** Opening Raw data block **
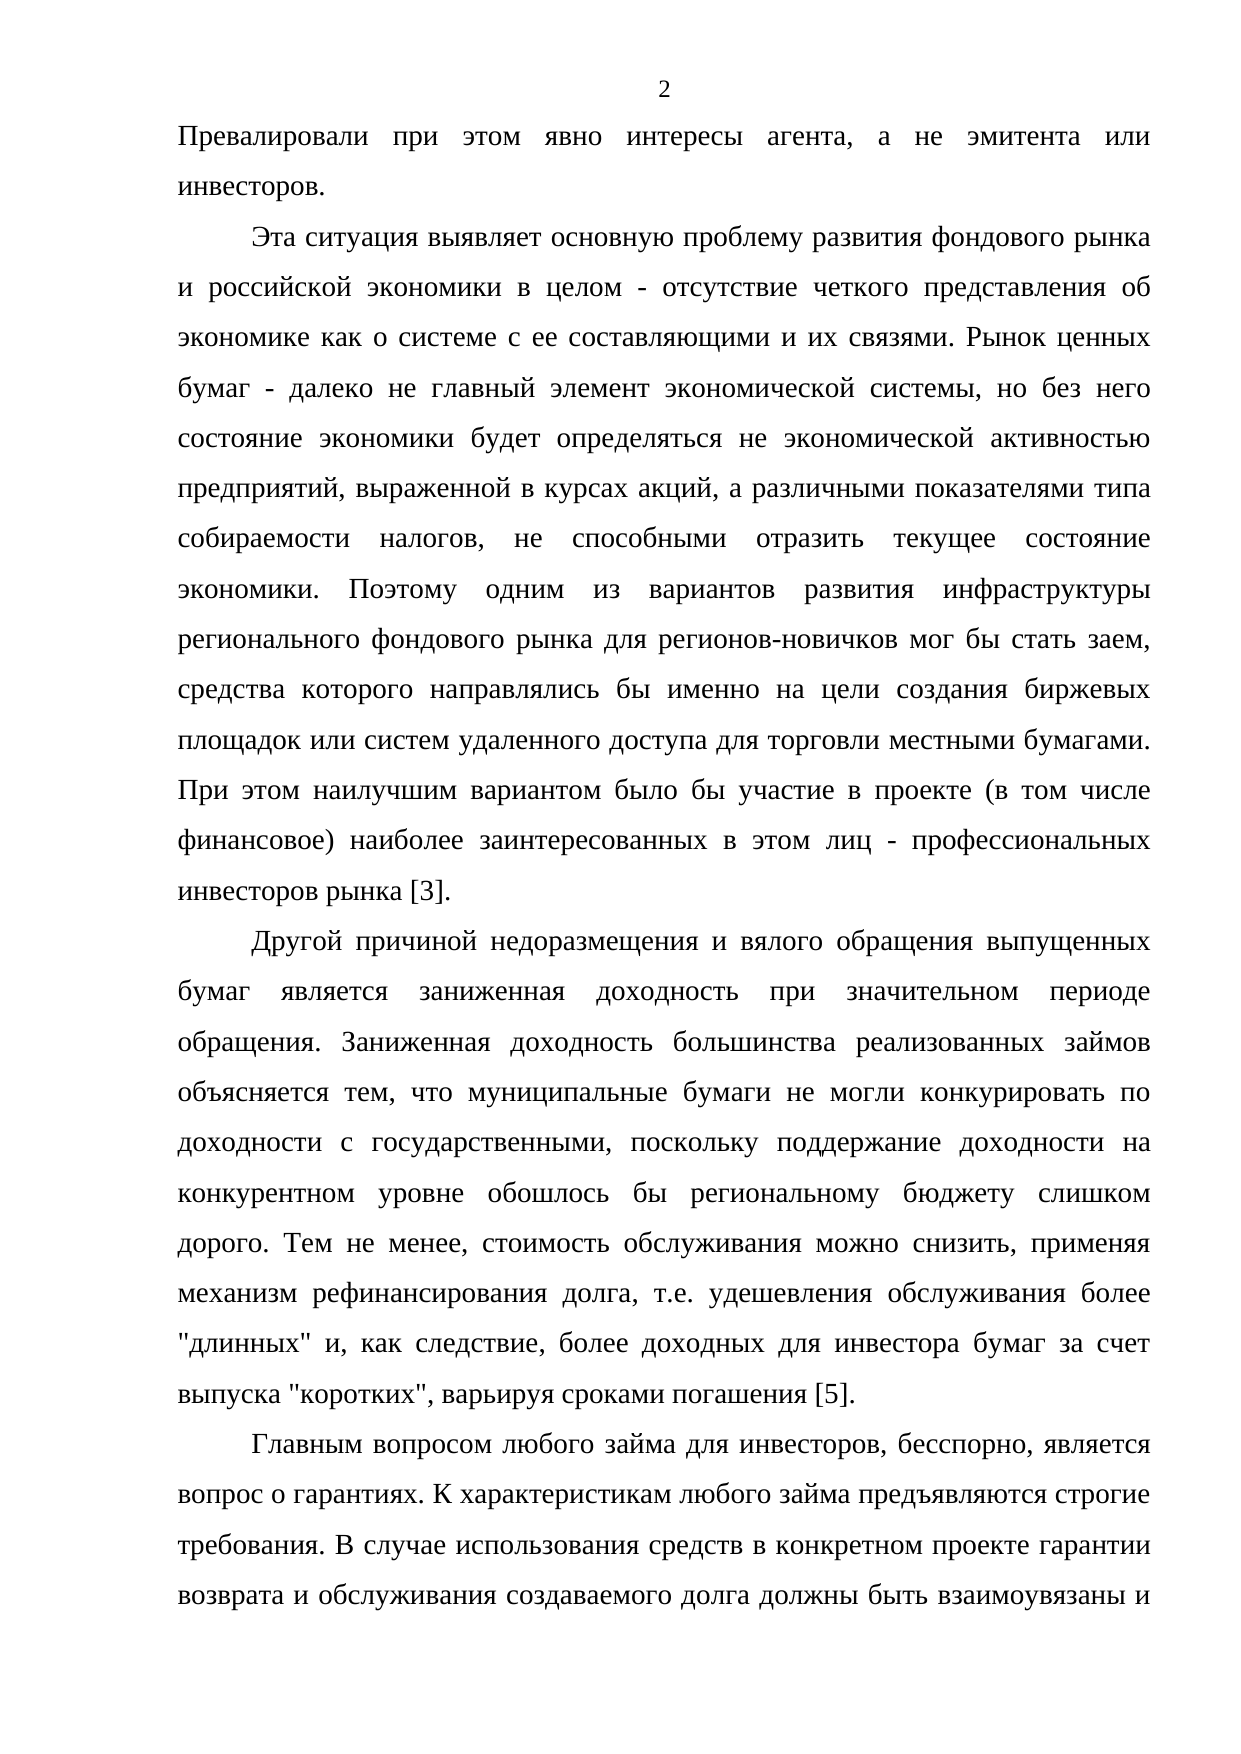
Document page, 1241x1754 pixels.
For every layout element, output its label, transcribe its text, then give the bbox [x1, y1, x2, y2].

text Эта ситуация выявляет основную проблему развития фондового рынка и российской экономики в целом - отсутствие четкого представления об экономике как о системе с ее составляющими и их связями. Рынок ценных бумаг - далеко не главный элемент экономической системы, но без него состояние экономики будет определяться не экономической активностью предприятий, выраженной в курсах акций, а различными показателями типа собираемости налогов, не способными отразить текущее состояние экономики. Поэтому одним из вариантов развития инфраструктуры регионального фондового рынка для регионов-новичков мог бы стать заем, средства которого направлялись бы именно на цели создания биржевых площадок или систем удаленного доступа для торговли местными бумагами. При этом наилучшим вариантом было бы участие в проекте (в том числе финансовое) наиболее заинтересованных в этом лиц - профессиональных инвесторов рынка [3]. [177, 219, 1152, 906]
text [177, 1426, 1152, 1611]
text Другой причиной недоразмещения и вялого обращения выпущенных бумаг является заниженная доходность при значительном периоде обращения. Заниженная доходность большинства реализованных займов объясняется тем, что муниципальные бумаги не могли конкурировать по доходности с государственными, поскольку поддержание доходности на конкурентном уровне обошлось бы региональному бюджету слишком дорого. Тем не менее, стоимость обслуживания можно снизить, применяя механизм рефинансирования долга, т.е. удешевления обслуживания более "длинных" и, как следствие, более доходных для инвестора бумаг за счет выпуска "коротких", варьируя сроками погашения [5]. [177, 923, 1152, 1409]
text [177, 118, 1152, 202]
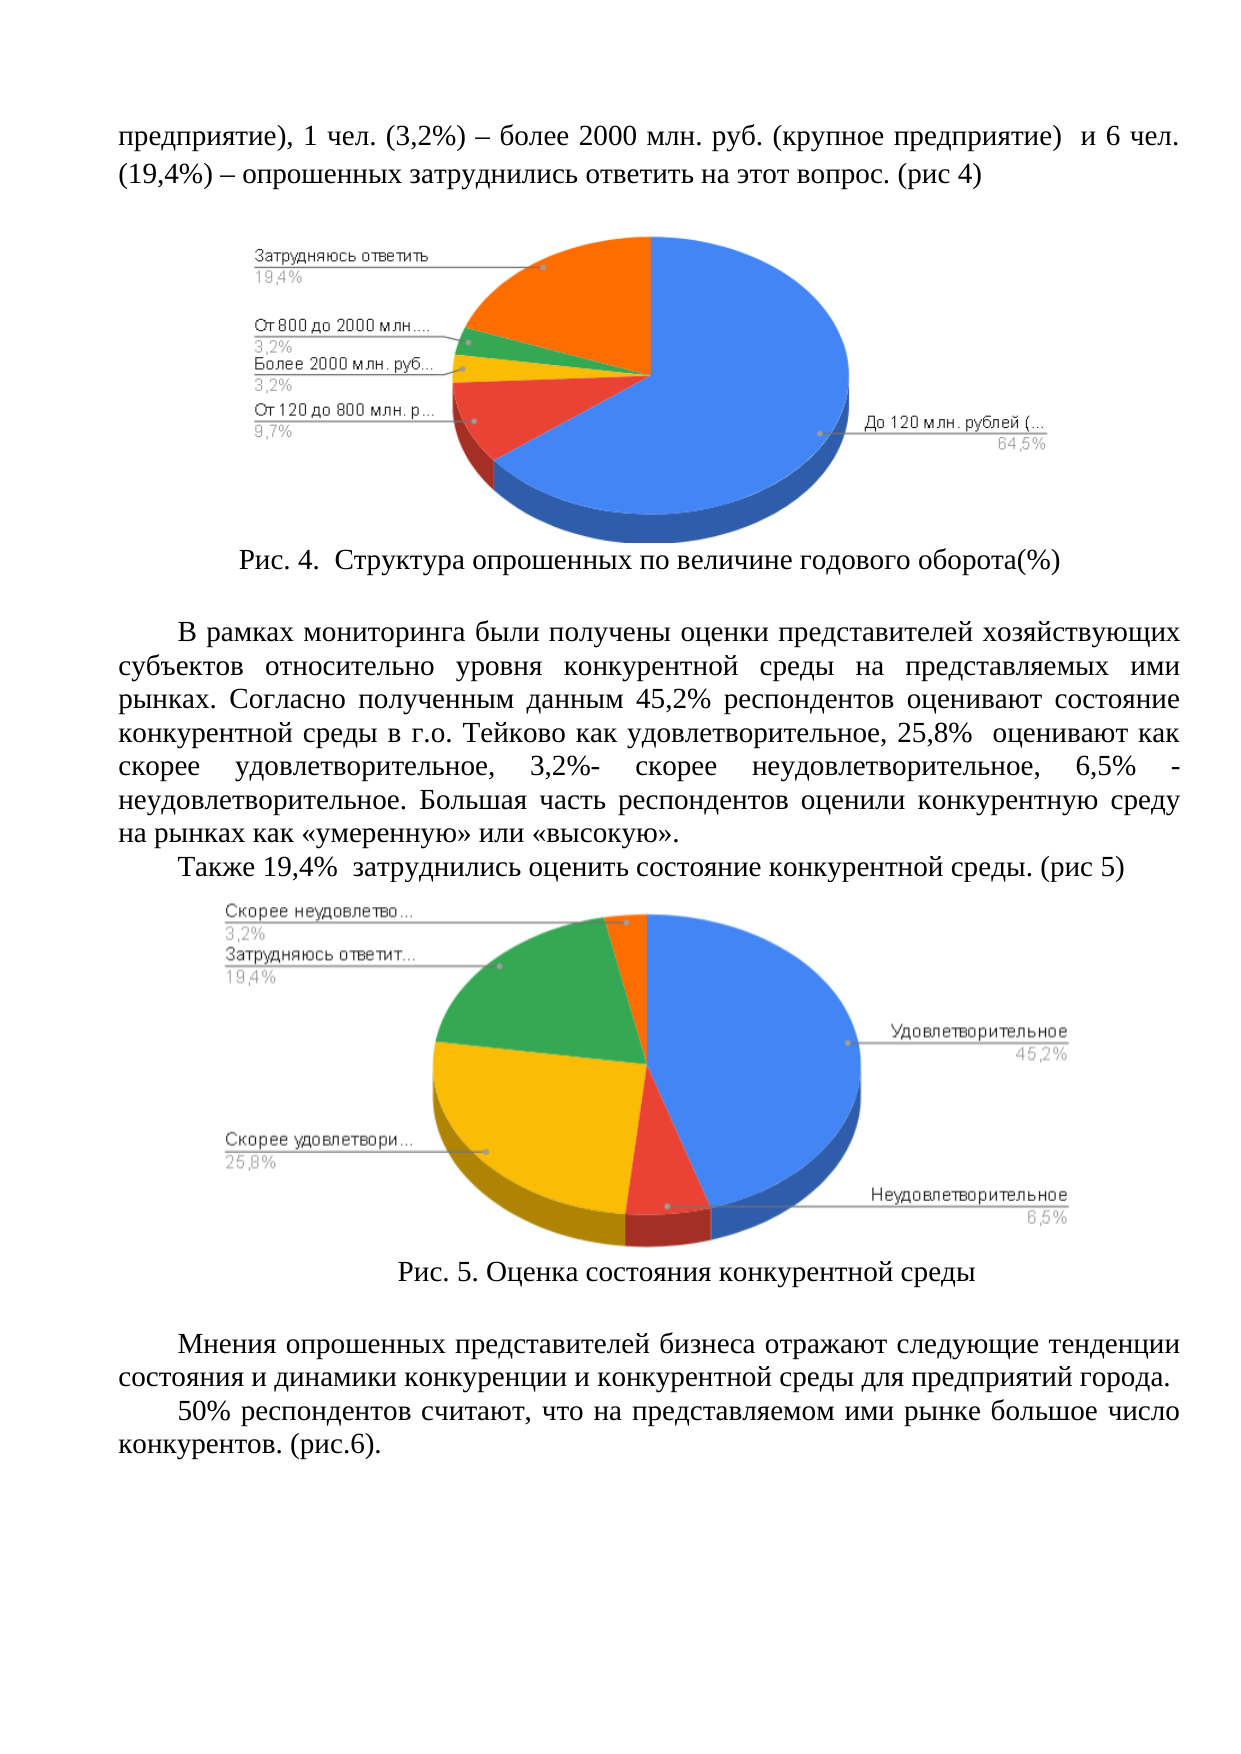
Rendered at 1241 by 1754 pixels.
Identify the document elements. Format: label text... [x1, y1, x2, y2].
** Closing Raw data block **
*The task*
Every line above that holds "pixels" should be copied out.

*Expected answer*
Document page, 1241x1754 pixels.
Rendered at 1241 by 1754 pixels.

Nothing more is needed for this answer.